Sobacı, bir yerde soykırım varken, katille kurban belliyken, kelime oyunlarının kıymetiharbiyesinin de inandırıcılığının da olmadığını ifade ederek, sözlerini şöyle sürdürdü:
“Zira, ‘Annemle birlikte ölseydim’ diyen Gazzeli çocuğun, ‘Yavrum aç öldü’ diye feryat eden annenin, çocuğunun kefenine kek koyan babanın acısının olduğu yerde kelimeler hükmünü yitirmiştir. Dünyanın bu hal-i pürmelali içerisinde, davranışlara sirayet edecek adil bir perspektifin oluşmasında medyaya büyük görev düşüyor. Bu görevin hakkını, Gazze’de 110’dan fazla gazeteci öldürülürken sesini çıkarmayan sözde uluslararası medya değil; haklının yanında olabilme iradesi gösterebilen medya kuruluşları verebilir.
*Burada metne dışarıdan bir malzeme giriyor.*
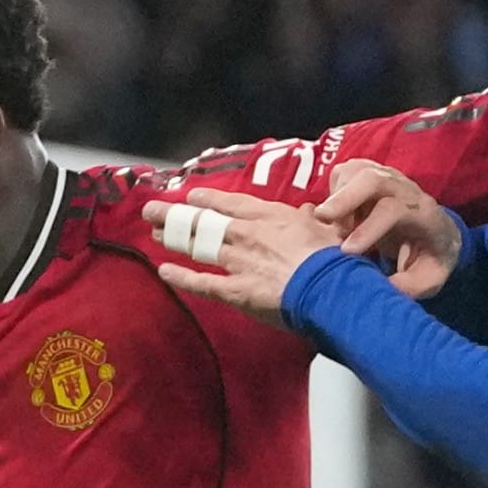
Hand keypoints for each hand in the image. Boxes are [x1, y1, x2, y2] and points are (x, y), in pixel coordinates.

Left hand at [146, 189, 350, 322]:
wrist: (329, 288)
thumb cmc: (333, 258)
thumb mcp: (328, 229)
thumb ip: (314, 220)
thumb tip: (313, 211)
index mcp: (271, 217)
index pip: (232, 203)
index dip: (209, 200)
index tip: (192, 196)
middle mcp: (248, 234)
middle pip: (205, 221)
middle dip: (177, 215)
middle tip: (153, 210)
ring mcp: (239, 261)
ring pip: (198, 246)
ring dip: (174, 239)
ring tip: (154, 232)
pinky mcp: (236, 290)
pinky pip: (203, 282)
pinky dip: (182, 277)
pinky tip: (164, 271)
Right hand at [315, 160, 464, 297]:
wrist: (439, 232)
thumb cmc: (432, 257)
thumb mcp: (430, 278)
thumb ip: (409, 286)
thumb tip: (380, 290)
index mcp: (423, 214)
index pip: (393, 210)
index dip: (368, 229)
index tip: (346, 252)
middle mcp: (405, 189)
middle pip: (373, 178)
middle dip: (343, 197)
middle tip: (321, 219)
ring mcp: (387, 177)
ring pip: (356, 171)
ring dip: (337, 197)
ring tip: (333, 227)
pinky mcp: (370, 173)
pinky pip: (345, 173)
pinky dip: (334, 193)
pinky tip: (338, 218)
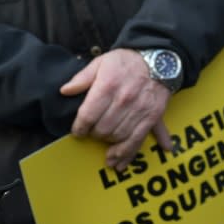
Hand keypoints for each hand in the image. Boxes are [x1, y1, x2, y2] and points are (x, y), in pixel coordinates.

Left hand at [60, 48, 172, 170]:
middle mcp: (123, 100)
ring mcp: (139, 111)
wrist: (159, 60)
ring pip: (119, 138)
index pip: (87, 116)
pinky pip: (139, 140)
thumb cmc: (127, 61)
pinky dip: (128, 154)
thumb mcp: (101, 62)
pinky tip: (120, 163)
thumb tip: (65, 91)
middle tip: (93, 134)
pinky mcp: (152, 117)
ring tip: (105, 150)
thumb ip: (82, 78)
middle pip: (103, 130)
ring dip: (110, 147)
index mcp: (107, 86)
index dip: (79, 128)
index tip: (78, 132)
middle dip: (95, 135)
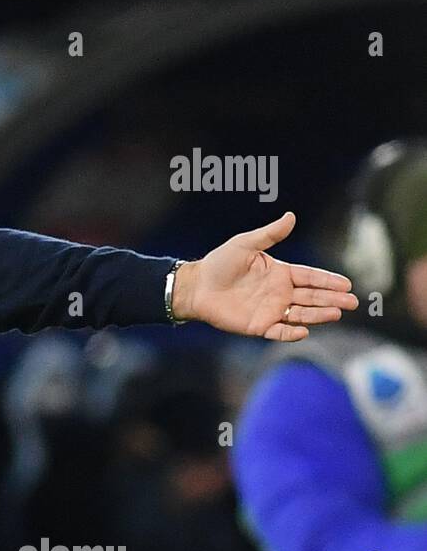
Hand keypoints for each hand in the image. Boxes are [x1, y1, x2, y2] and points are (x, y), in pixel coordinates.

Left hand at [172, 211, 358, 341]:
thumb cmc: (220, 263)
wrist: (197, 285)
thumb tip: (291, 216)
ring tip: (337, 314)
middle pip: (312, 297)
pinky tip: (304, 331)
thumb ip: (270, 234)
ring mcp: (270, 310)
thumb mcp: (246, 244)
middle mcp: (279, 293)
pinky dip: (292, 333)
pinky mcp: (258, 326)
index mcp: (280, 273)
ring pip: (301, 314)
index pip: (310, 278)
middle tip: (352, 303)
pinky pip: (279, 332)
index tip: (347, 284)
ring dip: (319, 315)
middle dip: (332, 299)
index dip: (328, 281)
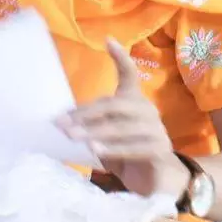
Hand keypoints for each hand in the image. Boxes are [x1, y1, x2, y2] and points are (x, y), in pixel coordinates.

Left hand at [57, 38, 189, 200]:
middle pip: (116, 104)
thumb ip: (94, 126)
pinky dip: (114, 149)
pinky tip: (96, 151)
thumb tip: (61, 121)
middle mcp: (147, 111)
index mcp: (135, 102)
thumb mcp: (108, 136)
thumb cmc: (129, 154)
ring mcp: (156, 130)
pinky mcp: (160, 150)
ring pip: (123, 127)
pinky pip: (135, 147)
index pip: (130, 74)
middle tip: (63, 122)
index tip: (108, 40)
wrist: (160, 181)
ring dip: (95, 132)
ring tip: (73, 137)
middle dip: (87, 113)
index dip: (121, 57)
Bu bağlamda, insani yardımda cömertliğiyle nam salmış Türkiye’nin kamu yayıncısı olarak bizler, kavramların arkasına gizlenen ikiyüzlülüğü ortaya koyarak; medya, yayın ve yapım alanında 8 milyar insanın temsili için var gücümüzle çalışıyoruz. Olayları dünyaya tüm çıplaklığı ile anlatıyoruz. Çünkü tanık kılmanın, mesuliyeti de beraberinde getireceğine inanıyoruz.”
Binlerce kilometre ötedeki insanları düşünebilmek ve onlar için harekete geçebilmenin adil ve vicdanlı bir yaklaşım gerektirdiğinin altını çizen Sobacı, “Bu yaklaşım, Cumhurbaşkanımız Sayın Recep Tayyip Erdoğan’ın, insanlığa bir şifa reçetesi olarak sunduğu ‘daha adil bir dünya’ tasavvuru ile mümkündür. Yok sayılan, görmezden gelinen ya da sınıflandırılan milyarlarca insan için sergilenen bu güçlü irade dışında, ortaya konulan ne başka bir çözüm ne de bir girişim söz konusudur. Nitekim Türkiye gücünü, imkanlarını, teknolojisini ve iradesini her daim mazlumdan, haklıdan ve barıştan yana kullanmıştır.” diye konuştu.
Sobacı, son 20 yıldır her alanda gerçekleştirilen büyük atılımlarla Türkiye’nin bugün kendi otomobilini, tankını, İHA’sını, SİHA’sını, SİHA gemisini, helikopterini, savaş uçağını üreten, sismik araştırmalar yapan, uzaya astronot gönderen bir ülke olarak bölgesinde lider ve dünyada söz sahibi bir konuma geldiğini belirtti.